Hi John, (01)
- will look at the slides, thanks (02)
- what does NPL stand for (if not in the slides) ? (03)
- In highly structured documents and words such as a set of
specifications, don't you think identifying ambiguities people do not
notice is a different task than looking for and highlighting
ambiguities that require interpration? In other words, if a computer
notices TINY ambiguities everyone working with the information has
never had a problem with, or did not notice because the exchange is
serving their purpose as written and read - why spend time on machine
made discrepancies? (04)
or (05)
Is the purpose of auto-nitpicking (what is supposed to be) structured
text to pull out seemingly minor inconsistencies so they can be either
dismissed or decided? If so, how will the computer know in the future
that this particular ambiguity is allowed? (06)
Debbie (07)
On 2/21/07, John F. Sowa <sowa@xxxxxxxxxxx> wrote:
> Debbie,
>
> I agree that many kinds of writing must be very precise:
>
> > Patent claims, architectural specifications, legal documents
> > are only three examples.
--
◆ Activity 1: Name the kinds of writing that the email exchange gives as examples of writing that must be very precise.
◆ Activity 2: In the email exchange, which acronym does Debbie ask John to explain?
◆ Activity 3: Write the next part of the email exchange, picking up right after its last sentence.
The data after this has no connection to the email exchange.

◆ Supplied material:
--
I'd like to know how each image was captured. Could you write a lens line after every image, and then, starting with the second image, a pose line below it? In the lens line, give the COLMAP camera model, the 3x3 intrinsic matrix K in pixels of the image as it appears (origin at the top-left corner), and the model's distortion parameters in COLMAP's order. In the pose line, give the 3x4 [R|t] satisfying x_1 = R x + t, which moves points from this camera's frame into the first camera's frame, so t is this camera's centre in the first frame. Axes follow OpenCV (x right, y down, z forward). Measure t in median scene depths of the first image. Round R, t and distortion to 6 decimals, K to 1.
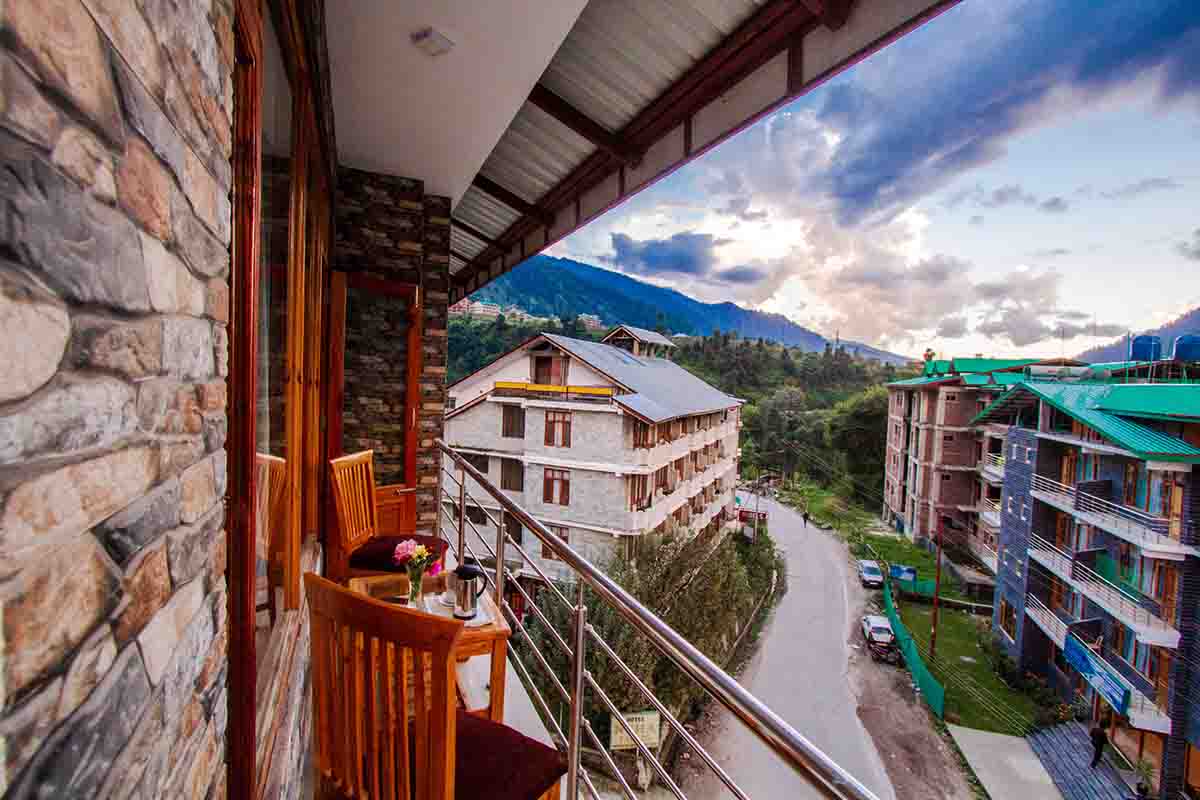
--
◆ Your response 1: Patent claims, architectural specifications, legal documents

◆ Your response 2: NPL

◆ Your response 3:
>
> Patent claims and legal documents are two areas where computer
> processing has been attempted for many years. The commercial
> value of good NL understanding systems for either of those two
> areas would be immense. Unfortunately, they are still potentially
> important, but unsolved problems for NLP.
>
> > Every word is necessary or it is removed. Ambiguities do not
> > stay around very long because sooner or later there is a conflict
> > and the need for a determination and explicit interpretation.
> > Interpretations are also documented and cite what they are based
> > on creating even richer records over time.
>
> As I said in my previous note, computers are much better at detecting
> ambiguities than any human (even a trained linguist or patent lawyer).
> But computers don't have the background knowledge that could enable
> them to resolve the ambiguity as well as humans do.
>
> A level of precision that humans are capable of understanding is
> not adequate for computer understanding. Computers are far more
> demanding because they don't have the background knowledge necessary
> for "common sense". In most cases, humans resolve the ambiguities so
> quickly that they are not even aware that a different interpretation
> is possible.
>
> > In my opinion, carefully prepared language in documents that
> > already adhere to disciplined standards make sense "ontologize"
> > first - because order is already imposed by the information itself
> > being exchanged and documented - or written and read.
>
> I agree that such well-written documents are a good basis, but for
> the foreseeable future, human assistance is necessary to translate
> them to a machine-interpretable form. An important application
> of ontology is to give computers sufficient background knowledge
> so that they could do a better job at resolving the ambiguities
> that humans don't even notice.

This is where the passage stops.